• **Task statement**
Which lines in the listing below contain the word "chart"? Show each of them in full.

• **Records for this task**
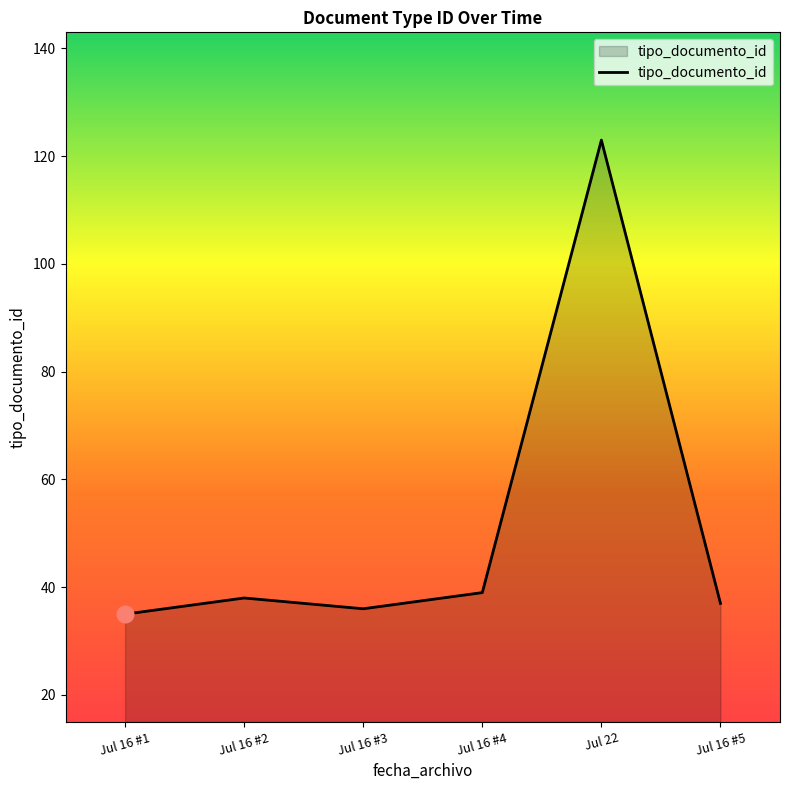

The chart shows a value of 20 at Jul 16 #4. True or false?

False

* * *

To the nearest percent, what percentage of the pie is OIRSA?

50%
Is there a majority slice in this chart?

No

• **Answer section**
The chart shows a value of 20 at Jul 16 #4. True or false?
Is there a majority slice in this chart?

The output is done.